Editorial / Mit Spott bringt Kamala Harris den „Seltsamen Donald“ aus dem Gleichgewicht
Der US-Wahlkampf geht so langsam in seine heiße Phase. Es lohnt sich jetzt, das Rennen ums Weiße Haus genauer zu beobachten. Denn die Demokraten haben nicht nur die Spitze ihres „Tickets“, also ihren Spitzenkandidaten, geändert, sondern setzen seit dem Beginn der „Kamalamania“ auch auf einen neuen Umgangston gegenüber den Republikanern. Und das scheint zu wirken.
Der derzeitige Präsident und vorherige Präsidentschaftskandidat der Demokraten, Joe Biden, bot Donald Trump und seinen Anhängern viel Angriffsfläche – was diese auch gehörig ausnutzten. Sich zur Wehr zu setzen, fiel Biden sichtlich schwer. Zu oft verfielen er und sein Team in die Defensive, fielen auf alle Spitzen und Kritiken herein, ohne selbst Gegenangriffe setzen zu können. Biden, obwohl kompetent und mit einer guten Bilanz seiner Regierungsperiode, schaffte es nicht mal, seine eigene Partei zu begeistern. Er wirkte wie von den Republikanern vor sich hergetrieben – und die Demokraten drohten unterzugehen. Biden musste weg und glücklicherweise sah er das auch selbst ein. Das und den Instinkt, seine Enttäuschung darüber nicht verbittert nach außen zu tragen, muss man ihm zugutehalten.
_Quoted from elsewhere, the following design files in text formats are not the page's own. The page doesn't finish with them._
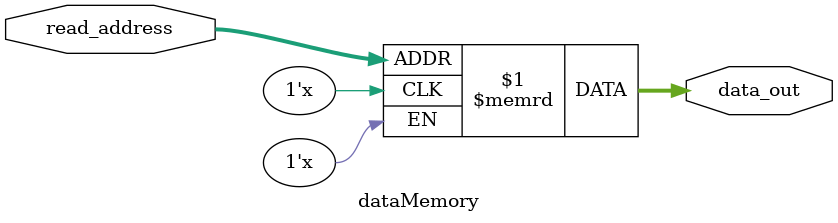
<source format=v>
module  dataMemory #(parameter WORD_SIZE=16,parameter ADDRESS_SIZE=12) (read_address,data_out);
input [ADDRESS_SIZE-1:0]read_address;
output  [WORD_SIZE-1:0] data_out;

reg [WORD_SIZE-1:0] memory[2 ** ADDRESS_SIZE -1:0];
assign data_out=memory[read_address];
endmodule

</source>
Unter Kamala Harris hat sich der Trend scheinbar gewendet. In vielen Umfragen liegt Harris in einem äußerst knappen Rennen einen Tick vor Trump. Dass damit allerdings die Wahlen nicht gewonnen sind, wissen die Demokraten selbst. Zu sehr sind sie gebrannte Kinder von Trumps erster Wahl 2016. Doch dass mehr Schwung und mehr Begeisterung in der Kampagne herrscht, das macht sich deutlich bemerkbar.
Besonders interessant ist der neue Umgang der Demokraten mit Trumps Welt. Nicht länger reagiert man auf alle Verschwörungstheorien, Beleidigungen und falschen Fakten und lässt sich so vorschreiben, worüber in den Medien und bei den Wahlkampfauftritten geredet wird. Viel mehr konzentrieren sich Harris und Walz auf sich selbst und ihre zentralen Botschaften. In ihren Reden sprechen sie die Probleme der amerikanischen Wähler offen an, erklären kurz, aber einprägend, wie sie diese lösen wollen, und zeigen so einen Weg nach vorne. Weiter offenbaren die nachvollziehbaren Pläne eine kompetente Roadmap, an die sich die Demokraten halten wollen, die alles andere als „linker Kommunismus“ ist. Gleichzeitig vereinnahmen die Demokraten den Patriotismus wieder für sich. Das Motto lautet „Wir lieben unser Land, es hat viel Potenzial und wir wollen es so verbessern, dass es auch jeder lieben kann.“ Damit gelingt ihnen ein enormer Kontrast zu Trumps Weltuntergangsstimmung und Inkompetenz, dem ausgrenzenden Nationalismus der Republikaner und den wirren, extremistischen Außenseiterideen der Trump-Anhänger.
Es gilt die Devise: Ignoriert die persönlichen Angriffe und offenbart, was jene, die Trump ins Weiße Haus heben wollen, tatsächlich vorhaben. Damit rücken die Demokraten das hochumstrittene „Project 2025“, was ein Amerika à la „Handsmaid’s Tale“ schaffen möchte, in den Fokus, während Trump und Vance als „seltsam“, „obsessiv“ und „verrückt“ einfach spöttisch abgehandelt werden.
Trumps Gegenreaktion zeigt, dass der republikanische Präsidentschaftskandidat damit bisher nicht umgehen kann. Während seiner Wahlkampfauftritte ignoriert er die Ratschläge, dass er sich mehr auf Inhalte und weniger auf die persönlichen Angriffe konzentrieren soll – und bestätigt damit nur noch mehr die Karikatur, die die Demokraten derzeit von ihm zeichnen.
Bleibt abzuwarten, ob Harris ihre neue Kommunikationsstrategie bis November erfolgreich durchziehen kann. Gelingt es ihr, könnte ihr Umgang mit Trump vielleicht eine Blaupause dafür werden, wie man mit ähnlichen Figuren in Europa verfahren könnte.